CORTE INTERAMERICANA DE DIREITOS HUMANOS

CASO GRANIER E OUTROS (RADIO CARACAS TELEVISIÓN)

VS. REPÚBLICA BOLIVARIANA DE VENEZUELA

SENTENÇA DE 22 DE JUNHO DE 2015

(EXCEÇÕES PRELIMINARES, MÉRITO, REPARAÇÕES E CUSTAS)

  1. Introdução

  1. Este voto, parcialmente dissidente com algumas fundamentações e conclusões pontuais manifestadas pela maioria dos honoráveis juízes desta Corte Interamericana na presente sentença, tem como objetivo esclarecer e enfatizar aspectos considerados sumamente importantes não só para a compreensão do presente caso, como para a construção histórica da jurisprudência deste Tribunal no que se refere à liberdade de pensamento, expressão e imprensa e o necessário respeito ao Estado Democrático de Direito, especialmente em situações extremas como no presente caso, quando da ocorrência de golpe de Estado.

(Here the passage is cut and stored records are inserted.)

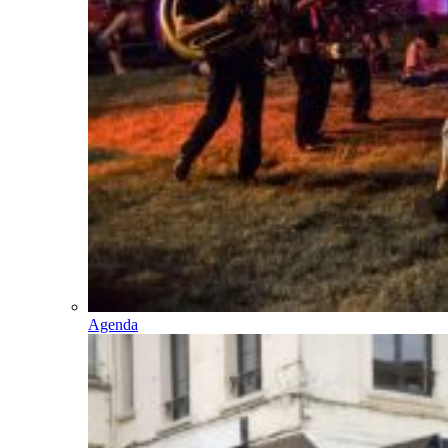
Agenda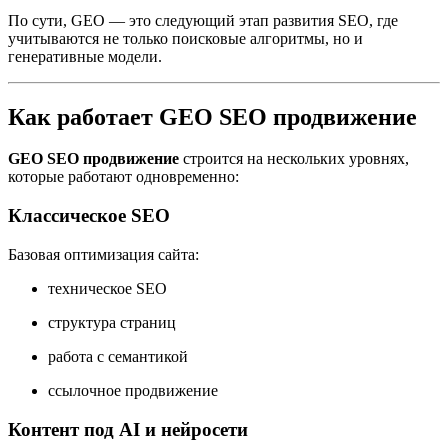
По сути, GEO — это следующий этап развития SEO, где
учитываются не только поисковые алгоритмы, но и
генеративные модели.
Как работает GEO SEO продвижение
GEO SEO продвижение
строится на нескольких уровнях,
которые работают одновременно:
Классическое SEO
Базовая оптимизация сайта:
техническое SEO
структура страниц
работа с семантикой
ссылочное продвижение
Контент под AI и нейросети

Importante para o caso analisar qual a consequência e devida valorização jurídica que a Corte pode e deve dar a este grave fenômeno político de ataque à democracia representativa.



  1. Frise-se inicialmente por oportuno que meu voto se somou ora à maioria ora à unanimidade, a depender do ponto específico, para responsabilizar o Estado venezuelano por violação à liberdade de expressão daquelas vítimas que foram como tal reconhecidas (parágrafos 197 a 199), como também por violação à liberdade de expressão na dimensão coletiva do direito social de receber informações; por violação ao devido processo legal (parágrafo 253) ao desrespeitar a própria legislação interna no que se refere aos procedimentos para a transformação de títulos e para a renovação da concessão; por violação ao prazo razoável em múltiplos aspectos do processo administrativo e judicial; por violação ao direito a recurso simples e rápido. As fundamentações relativas a estes aspectos já estão devidamente desenvolvidas ao longo da sentença, de cuja redação participei coletivamente.



  1. Embora trate dos conceitos gerais comuns que são sustentáculos da sentença, o presente voto será mais dedicado exatamente a fundamentar as partes nas quais divergi. Inicialmente, tratarei da minha divergência parcial referente à diferenciação dos peticionários com relação ao objeto do pedido de reestabelecimento da concessão do espectro radioelétrico da RCTV, o que me levou a acolher a exceção preliminar de incompetência desta Corte para a proteção de pessoas jurídicas. A seguir, discorre-se sobre a interlocução entre a liberdade de imprensa e liberdade de expressão e o papel do Estado em garantir o bom funcionamento do exercício destas liberdades. Em suma, apresentarei estes e outros aspectos que entendo relevantes na decisão de reestabelecimento da concessão da RCTV.